_TASK ITEM_: Reproduce the worked derivative solution below in full, word for word.

_TEXT SECTION_:

------------------------

Question

differentiate the function.
h(x) = e^{x^{6}}+ln(x)
h(x) =

Explanation:

Step1: Use sum - rule of differentiation

If \(h(x)=f(x)+g(x)\), then \(h^{\prime}(x)=f^{\prime}(x)+g^{\prime}(x)\). Here \(f(x)=e^{x^{6}}\) and \(g(x)=\ln(x)\).

Step2: Differentiate \(g(x)=\ln(x)\)

The derivative of \(\ln(x)\) with respect to \(x\) is \(\frac{1}{x}\), so \(g^{\prime}(x)=\frac{1}{x}\).

Step3: Differentiate \(f(x)=e^{x^{6}}\) using chain - rule

Let \(u = x^{6}\), then \(f(x)=e^{u}\). The derivative of \(e^{u}\) with respect to \(u\) is \(e^{u}\), and the derivative of \(u = x^{6}\) with respect to \(x\) is \(6x^{5}\). By the chain - rule \(\frac{df}{dx}=\frac{df}{du}\cdot\frac{du}{dx}\), so \(f^{\prime}(x)=e^{x^{6}}\cdot6x^{5}\).

------------------------

_MATERIAL PROVIDED_:
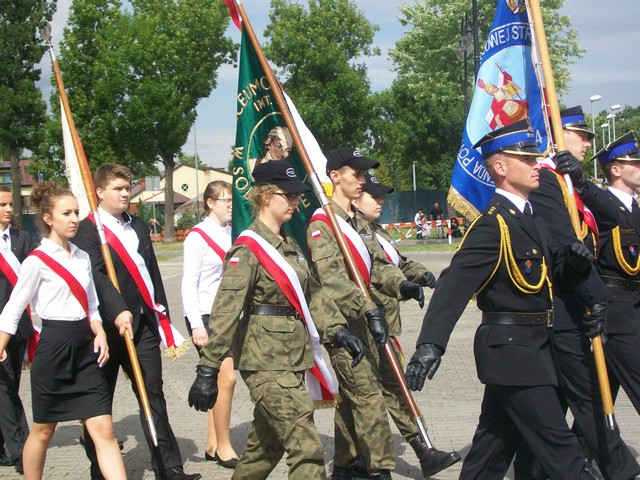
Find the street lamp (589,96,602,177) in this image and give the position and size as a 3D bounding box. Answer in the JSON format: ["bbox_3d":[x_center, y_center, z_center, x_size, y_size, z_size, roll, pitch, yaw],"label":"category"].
[{"bbox_3d":[16.258,-4.533,75.349,0.720,7.800,0.300,-2,1,11],"label":"street lamp"}]

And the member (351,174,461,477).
[{"bbox_3d":[0.444,0.471,7.220,0.750,1.680,0.550,-2,1,27],"label":"member"}]

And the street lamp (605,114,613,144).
[{"bbox_3d":[20.942,-5.054,92.585,0.720,7.800,0.300,-2,1,11],"label":"street lamp"}]

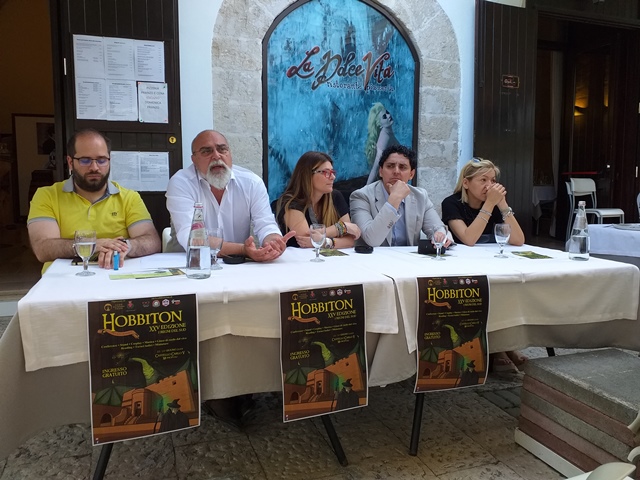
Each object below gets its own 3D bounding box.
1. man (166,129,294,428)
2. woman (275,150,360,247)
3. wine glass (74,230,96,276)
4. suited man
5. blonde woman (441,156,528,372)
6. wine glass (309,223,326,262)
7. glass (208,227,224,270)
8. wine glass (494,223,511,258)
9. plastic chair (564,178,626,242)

------------------------

_TASK OUTPUT_:
Question

differentiate the function.
h(x) = e^{x^{6}}+ln(x)
h(x) =

Explanation:

Step1: Use sum - rule of differentiation

If \(h(x)=f(x)+g(x)\), then \(h^{\prime}(x)=f^{\prime}(x)+g^{\prime}(x)\). Here \(f(x)=e^{x^{6}}\) and \(g(x)=\ln(x)\).

Step2: Differentiate \(g(x)=\ln(x)\)

The derivative of \(\ln(x)\) with respect to \(x\) is \(\frac{1}{x}\), so \(g^{\prime}(x)=\frac{1}{x}\).

Step3: Differentiate \(f(x)=e^{x^{6}}\) using chain - rule

Let \(u = x^{6}\), then \(f(x)=e^{u}\). The derivative of \(e^{u}\) with respect to \(u\) is \(e^{u}\), and the derivative of \(u = x^{6}\) with respect to \(x\) is \(6x^{5}\). By the chain - rule \(\frac{df}{dx}=\frac{df}{du}\cdot\frac{du}{dx}\), so \(f^{\prime}(x)=e^{x^{6}}\cdot6x^{5}\).